Mehr Unabhängigkeit von internationaler Produktion und eine eigene Seuchenschutzbehörde: Das ist ein Teil der Forderungen, die Jens Spahn aus den Lehren der Corona-Krise ableitet.
Bundesgesundheitsminister Jens Spahn hat große Pläne. In der Zeit der Ratspräsidentschaft Deutschlands möchte er die Gesundheitspolitik stärker in den Fokus rücken.

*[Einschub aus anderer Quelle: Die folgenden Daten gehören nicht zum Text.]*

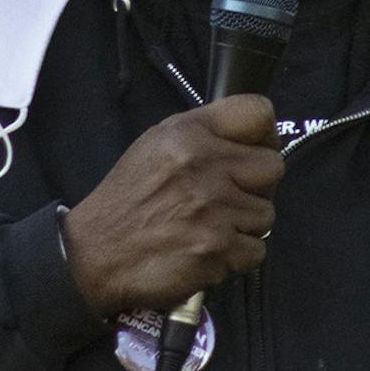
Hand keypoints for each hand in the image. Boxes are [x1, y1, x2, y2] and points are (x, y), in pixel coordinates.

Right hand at [61, 95, 283, 316]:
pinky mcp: (216, 249)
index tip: (255, 151)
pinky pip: (257, 251)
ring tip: (212, 226)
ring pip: (266, 213)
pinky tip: (210, 251)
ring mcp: (213, 209)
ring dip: (244, 225)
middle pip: (274, 167)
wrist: (95, 253)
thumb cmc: (128, 199)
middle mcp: (204, 165)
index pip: (258, 112)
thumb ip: (202, 135)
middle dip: (257, 185)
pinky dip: (237, 257)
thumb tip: (251, 140)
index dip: (265, 134)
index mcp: (189, 134)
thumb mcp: (156, 145)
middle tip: (232, 197)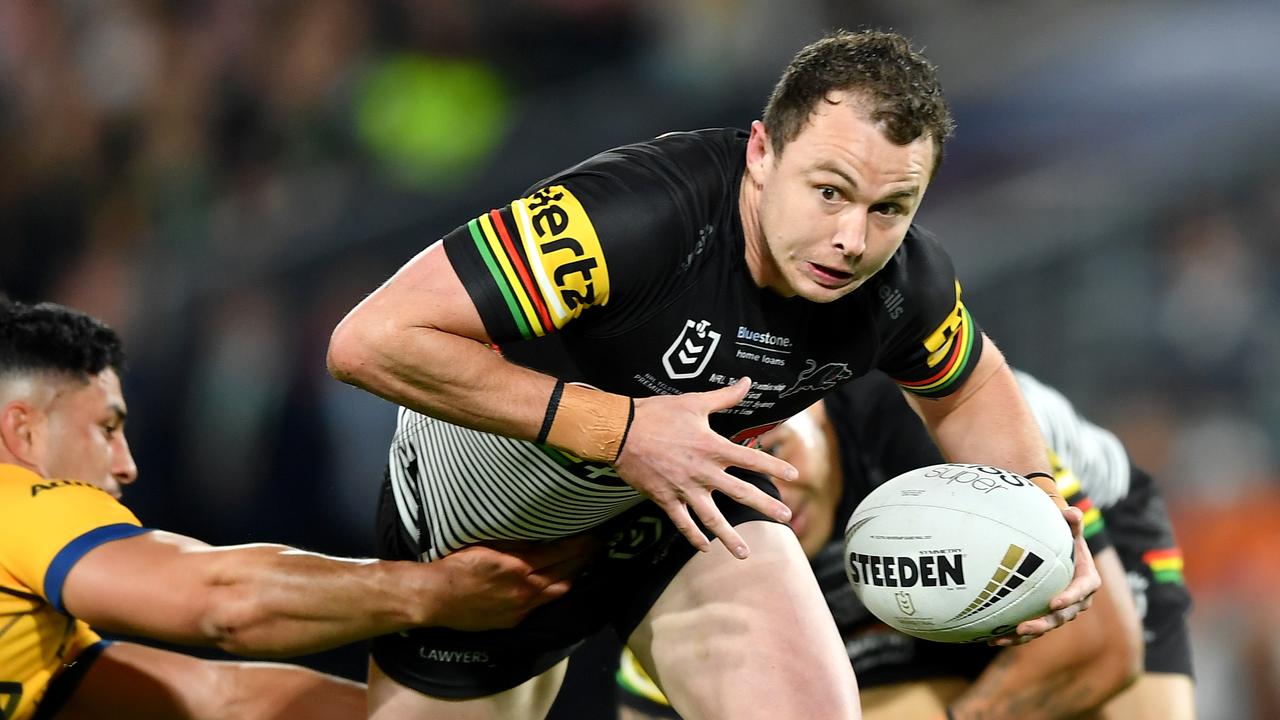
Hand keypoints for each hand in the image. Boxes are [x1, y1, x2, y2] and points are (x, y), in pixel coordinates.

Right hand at [424, 537, 596, 629]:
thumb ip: (514, 541)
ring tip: (582, 565)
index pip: (559, 554)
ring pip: (556, 592)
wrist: (436, 597)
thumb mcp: (486, 543)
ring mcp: (520, 608)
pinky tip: (555, 585)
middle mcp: (525, 590)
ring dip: (571, 577)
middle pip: (564, 574)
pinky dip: (552, 592)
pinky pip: (540, 605)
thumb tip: (538, 534)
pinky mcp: (512, 620)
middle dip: (582, 560)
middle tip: (596, 547)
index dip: (578, 545)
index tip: (592, 535)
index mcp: (519, 567)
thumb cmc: (456, 564)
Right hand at [613, 377, 797, 558]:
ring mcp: (685, 489)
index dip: (774, 466)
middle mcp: (703, 472)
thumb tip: (747, 381)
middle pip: (741, 493)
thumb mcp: (694, 401)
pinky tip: (704, 547)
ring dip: (730, 537)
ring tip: (744, 553)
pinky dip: (694, 536)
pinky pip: (683, 522)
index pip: (751, 458)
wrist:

Sowohl die Impfstoffentwicklung als auch der sichere grenzüberschreitende Umgang mit Patientendaten und die häufig undurchsichtigen Lieferketten bei Medikamenten und Wirkstoffen waren Themen, die er mit den Gesundheitsministern der anderen EU-Länder jetzt bei einer informellen Tagung besprach.
Interessant war hier vor allem, dass über die Stärkung des European Center for Disease Control (ECDC) über zusätzliche Fördermittel eine schlagkräftige europäische Seuchenschutzbehörde aufgebaut werden soll.
Spahn betonte, dass Deutschland „keine Ankündigungs-, sondern eine Umsetzungspräsidentschaft“ anstrebe, was viele Mitarbeiter im Gesundheitswesen sicherlich sehr gerne hören. Die Unabhängigkeit von den großen Weltmärkten in puncto Masken- und Wirkstoffherstellung wäre sehr zu begrüßen.
Auch dass die Arzneimittelproduktion vermehrt wieder in die EU-Länder zurückkehrt, ist eine alte Forderung nicht nur der Apothekerschaft. Sie hat sich nun während der Corona-Pandemie bekräftigt und ist offenbar endlich zur Politik durchgedrungen. Spahn kündigte dazu eine entsprechende pharmazeutische Strategie innerhalb der nächsten Monate an.
Diese Ankündigungen zeigen ganz klar die Richtung vor: Man will innerhalb der EU unabhängiger werden von Drittländern, die in der Vergangenheit häufig unzuverlässig oder intransparent agierten.
Als Beispiele seien hier nur die zahlreichen Lieferengpässe von Medikamenten mit Wirkstoffproduktion in Drittweltländern genannt, die versuchte Einflussnahme chinesischer Diplomaten auf die Berichterstattung über den Umgang mit der Coronapandemie in Deutschland oder der Rückzug der USA aus der WHO, den Spahn als „herben Rückschlag für die internationale Zusammenarbeit“ bezeichnete.
Duch die Corona-Pandemie wurde der Finger in die offene Wunden gelegt, die von der Politik unbeachtet schon seit vielen Jahren schwärt. Die Hoffnung bleibt, dass sich zumindest in dieser Hinsicht nun etwas bewegt, und dass die EU-Länder hier mehr Einigkeit beweisen, als auf anderen Feldern in der Politik. Andernfalls wird die Umsetzung all dieser großen Ziele schwerer, als Spahn es bei der Pressekonferenz im Anschluss an die informelle Tagung dargestellt hat.